CACHOEIRA DO SUL PREVISÃO

João Eichbaum

Entre a oração e a lavagem

O país vive um pandemônio social e político. Decretado o isolamento social, veio no detrás dele a notícia da liberação de seiscentos pilas na Caixa Econômica. Aí uma parte do povo se aglomerou nas lotéricas e nos bancos para saber da grana. E outra parte, com a grana ou cartão no bolso, se aglomerou no supermercado, para comprar álcool gel e papel higiênico.

Nesse cenário de basbaquice coletiva encontrou lugar o decreto espiritual baixado pelo prefeito de Sarandi, instituindo sete dias de orações, para exorcizar a pestilência. O decreto convidava "a população sarandiense para orar durante uma semana, clamando por livramento de todo o mal e pela bênção do Senhor Deus sobre este município e sobre a nação brasileira".

Era convite. Ninguém é obrigado a aceitar convite. E, para arredar dúvidas, o decreto apresentava ressalva: "independente de credo ou religião". Juridicamente, portanto, a peça não se enquadrava em qualquer conceito que representasse exercício de poder. Não se faz convites através de decreto, nem se faz decreto em forma de convite. O Decreto-convite, ou Convite-decreto passa longe de qualquer molde de norma jurídica. Simplesmente não existe no mundo do Direito.

Largada a notícia, Zero Hora correu atrás de um "especialista". Na quarentena, encontrou um professor de Direito, que botou em sua boca de doutor o seguinte embargo: "a medida fere o princípio laico da Constituição Federal".

Pelo jeito, o doutor não passou vistoria no Preâmbulo da Constituição. O distinto ignora que ela foi promulgada "sob a proteção de Deus", estando, por isso, muito longe de aninhar "princípio laico". O Estado laico desconhece divindades.

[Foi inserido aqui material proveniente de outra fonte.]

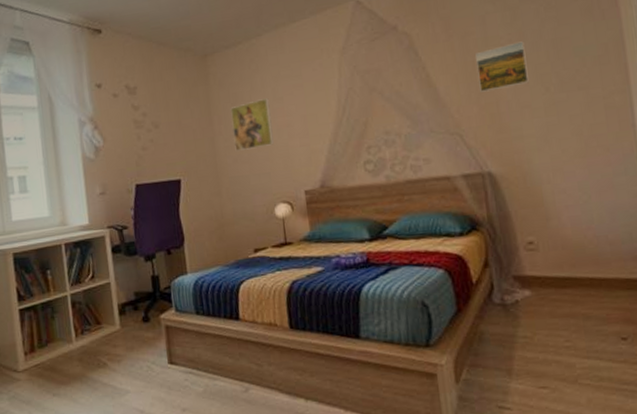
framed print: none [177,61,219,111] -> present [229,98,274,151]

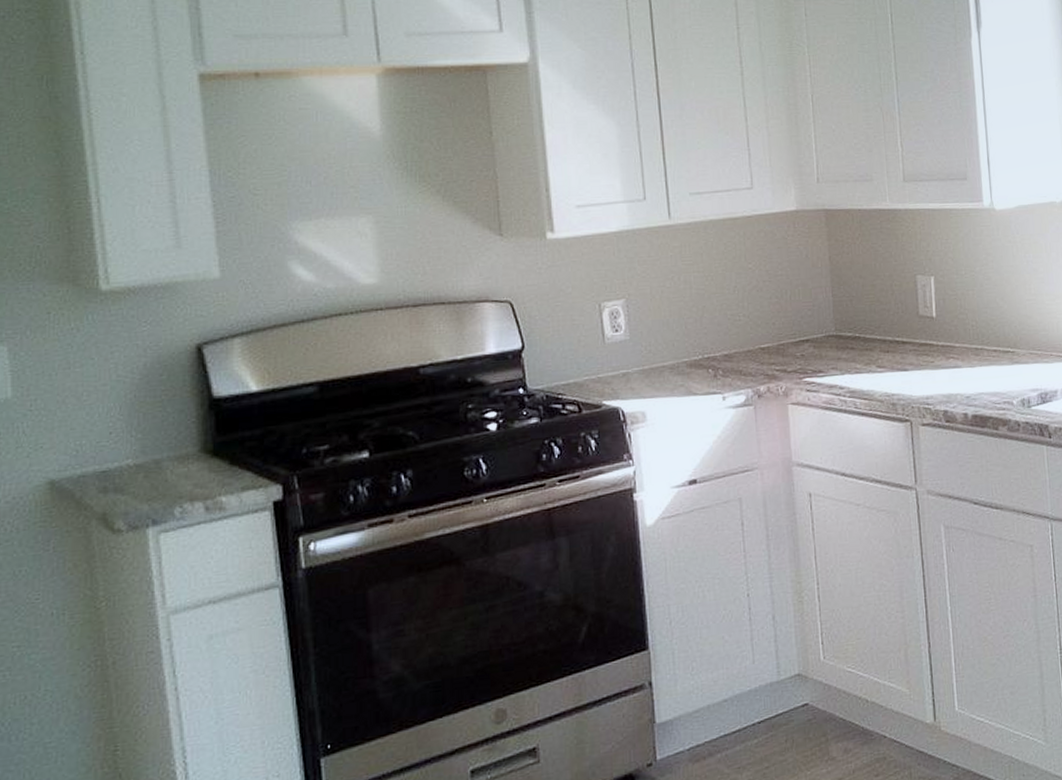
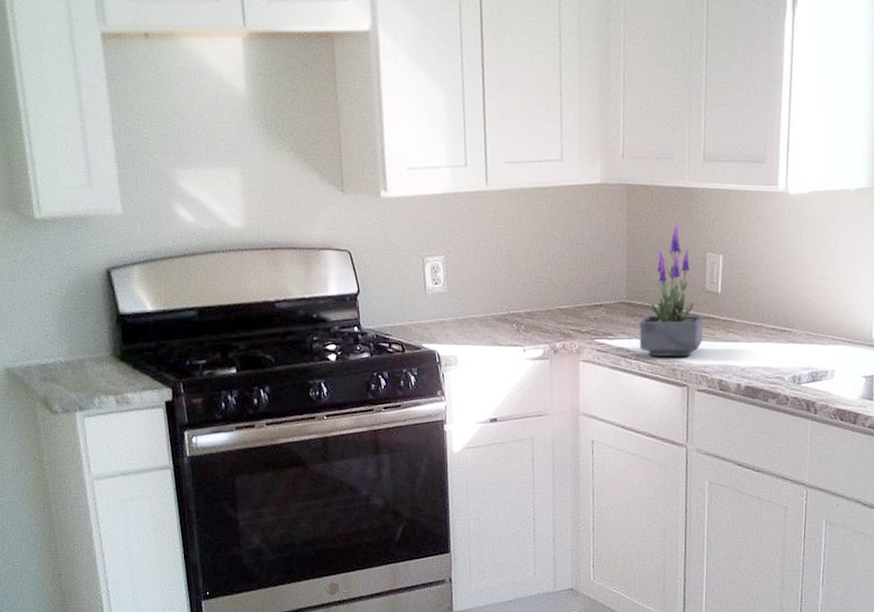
potted plant: none [851,245,921,392] -> present [639,222,703,356]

E mais: é "inviolável a liberdade de consciência e de crença", declara o art. 5º, inc. VI. E, agarrado no art. 150, inc. VI, letra "b" da Constituição Federal, um fruto bastardo da mancebia Igreja-Estado, reforça: é vedado "instituir impostos sobre templos de qualquer credo". Principalmente esse rebento do adultério político de outros tempos impede que a separação entre as duas instituições seja considerada - como devia ser - absoluta.

A propalada "laicidade" do Estado não é princípio. Princípios são ideias basilares, alicerces filosóficos que sustentam alguma coisa. Mas, o Estado brasileiro, longe de se sustentar na laicidade, preserva a crença como um direito fundamental.

O decreto do prefeito, enfim, não pertence ao mundo do Direito e, por isso, não é prato para palpites de jurista. Nem no Direito Canônico ele encontra lugar: o vigário da cidade torceu o nariz quando viu a peça.

Mas o folclore da pandemia não ficou nisso. Mais tarde, entre igrejas fechadas e cabarés abertos, cabarés fechados e igrejas abertas, o povo ficou perdido.

A mais recente patacoada veio do prefeito de Itajaí. O distinto alcaide apregoa um procedimento contra a peste, que só ele talvez conheça: lavagem de ozônio.

Não entendeu? Pois é exatamente o que você está pensando: aplicação de ozônio via retal. Nem precisa consultar "especialista", porque o prefeito é médico. Mas, a receita do prefeito de Sarandi até para ateu será menos pior.